Study on the influence of non-bedding fissures on the instability and failure of anti-dip bedding rock slopes

Abstract

Non-bedding fissures are common internal defects in layered slopes and often exert control over the slope's stability. In this study, a research on the failure mechanism of anti-dip bedding rock slopes (ABRSs) with two sets of non-bedding fissures was conducted based on fracture mechanics theory and the ABRSs cantilever beam model. Through centrifuge test, the rationality of this calculation method was verified, and the instability evolution mechanism of anti-dip bedding rock slopes containing internal defects was investigated.
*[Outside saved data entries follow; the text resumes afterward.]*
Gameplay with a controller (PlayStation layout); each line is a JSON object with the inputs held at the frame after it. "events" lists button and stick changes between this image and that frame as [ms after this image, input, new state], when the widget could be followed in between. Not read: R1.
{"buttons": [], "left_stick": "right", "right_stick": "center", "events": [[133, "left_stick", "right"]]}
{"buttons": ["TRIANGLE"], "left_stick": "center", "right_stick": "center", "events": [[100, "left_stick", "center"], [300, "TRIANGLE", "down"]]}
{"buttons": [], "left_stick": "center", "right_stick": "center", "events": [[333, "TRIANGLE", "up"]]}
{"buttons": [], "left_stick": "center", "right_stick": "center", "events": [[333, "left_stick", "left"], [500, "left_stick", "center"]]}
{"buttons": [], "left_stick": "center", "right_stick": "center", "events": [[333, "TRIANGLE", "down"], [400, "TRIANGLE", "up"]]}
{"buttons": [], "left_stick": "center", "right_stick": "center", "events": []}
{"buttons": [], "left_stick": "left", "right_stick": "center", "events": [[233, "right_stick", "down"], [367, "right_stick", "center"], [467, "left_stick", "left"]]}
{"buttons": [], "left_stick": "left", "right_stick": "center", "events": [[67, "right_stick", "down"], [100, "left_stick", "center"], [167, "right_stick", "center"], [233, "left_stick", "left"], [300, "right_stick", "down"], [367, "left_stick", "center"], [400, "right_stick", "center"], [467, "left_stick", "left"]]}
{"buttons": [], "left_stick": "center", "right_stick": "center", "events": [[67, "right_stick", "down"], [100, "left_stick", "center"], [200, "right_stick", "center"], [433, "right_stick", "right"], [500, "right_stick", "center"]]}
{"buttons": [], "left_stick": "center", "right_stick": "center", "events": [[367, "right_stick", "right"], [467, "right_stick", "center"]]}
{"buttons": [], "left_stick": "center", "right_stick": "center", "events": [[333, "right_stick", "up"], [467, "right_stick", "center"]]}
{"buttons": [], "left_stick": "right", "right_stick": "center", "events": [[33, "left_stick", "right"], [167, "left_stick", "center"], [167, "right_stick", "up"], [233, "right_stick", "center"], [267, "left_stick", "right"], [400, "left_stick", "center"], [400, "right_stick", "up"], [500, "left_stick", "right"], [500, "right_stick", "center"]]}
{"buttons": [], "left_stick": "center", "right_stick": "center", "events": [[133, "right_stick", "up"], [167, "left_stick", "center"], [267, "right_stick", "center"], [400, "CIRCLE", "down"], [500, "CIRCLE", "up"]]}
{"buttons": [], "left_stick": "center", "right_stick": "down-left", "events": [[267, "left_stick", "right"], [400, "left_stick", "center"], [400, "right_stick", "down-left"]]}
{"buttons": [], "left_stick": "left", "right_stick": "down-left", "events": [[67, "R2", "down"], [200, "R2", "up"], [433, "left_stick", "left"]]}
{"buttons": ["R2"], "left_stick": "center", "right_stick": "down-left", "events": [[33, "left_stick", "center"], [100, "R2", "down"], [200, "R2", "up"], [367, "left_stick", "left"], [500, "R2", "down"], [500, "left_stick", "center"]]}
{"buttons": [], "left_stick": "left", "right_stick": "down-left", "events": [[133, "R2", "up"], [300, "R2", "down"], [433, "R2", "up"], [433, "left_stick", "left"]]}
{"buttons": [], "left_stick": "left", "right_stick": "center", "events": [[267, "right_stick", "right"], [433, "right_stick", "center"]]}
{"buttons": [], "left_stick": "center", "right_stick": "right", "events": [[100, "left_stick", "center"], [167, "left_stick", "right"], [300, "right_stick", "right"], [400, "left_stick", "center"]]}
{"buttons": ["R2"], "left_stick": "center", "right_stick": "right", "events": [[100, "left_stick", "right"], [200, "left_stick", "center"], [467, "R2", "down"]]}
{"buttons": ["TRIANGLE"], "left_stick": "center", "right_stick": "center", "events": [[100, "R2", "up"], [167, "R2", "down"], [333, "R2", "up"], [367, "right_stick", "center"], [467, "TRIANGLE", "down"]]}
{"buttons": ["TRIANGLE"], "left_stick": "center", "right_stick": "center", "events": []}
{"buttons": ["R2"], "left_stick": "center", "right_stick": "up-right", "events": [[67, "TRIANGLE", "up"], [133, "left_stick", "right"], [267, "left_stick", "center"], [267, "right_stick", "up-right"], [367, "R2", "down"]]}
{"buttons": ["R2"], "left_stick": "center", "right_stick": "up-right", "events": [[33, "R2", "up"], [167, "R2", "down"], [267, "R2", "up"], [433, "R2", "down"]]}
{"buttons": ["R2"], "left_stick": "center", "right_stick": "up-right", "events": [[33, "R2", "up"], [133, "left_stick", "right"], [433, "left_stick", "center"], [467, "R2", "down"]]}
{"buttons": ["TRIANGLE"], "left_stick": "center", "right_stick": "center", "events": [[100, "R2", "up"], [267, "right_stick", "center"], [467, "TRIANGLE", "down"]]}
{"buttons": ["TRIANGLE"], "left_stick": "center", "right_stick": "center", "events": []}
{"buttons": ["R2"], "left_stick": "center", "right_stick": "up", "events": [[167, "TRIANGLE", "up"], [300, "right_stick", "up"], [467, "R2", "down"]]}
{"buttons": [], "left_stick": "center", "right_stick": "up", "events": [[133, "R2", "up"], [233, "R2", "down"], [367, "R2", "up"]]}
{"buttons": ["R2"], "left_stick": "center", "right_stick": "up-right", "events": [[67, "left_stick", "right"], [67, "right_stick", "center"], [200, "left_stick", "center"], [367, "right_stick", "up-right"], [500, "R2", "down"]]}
The research findings demonstrate that the instability of ABRSs containing non-bedding fissures goes through several stages, including tension of the rear rock layers, reverse bending of the rock layers, formation of the main fracture plane, and secondary failure. The initiation pattern of rock bridges between fissures significantly affects the post-failure deformation of rock layers. Additionally, tensional failure at gentle-dip fissures, occurring under shear action, is the main cause for inducing reverse bending of the fractured rock mass. This eventually leads to the formation of a stepped main fracture plane, resulting in the evolution of the slope into a reverse bending collapse zone and a block-reverse bending collapse zone. At approximately one-third of the slope height, the residual sliding force of the rock layers reaches its maximum, which is also the location where fissure deformation is most prominent and the stress situation is most complex. Moreover, the stability of ABRSs containing non-bedding fissures is more sensitive to the internal friction angle between rock layers, the length of non-bedding fissures, and the angle between fissures and rock layers.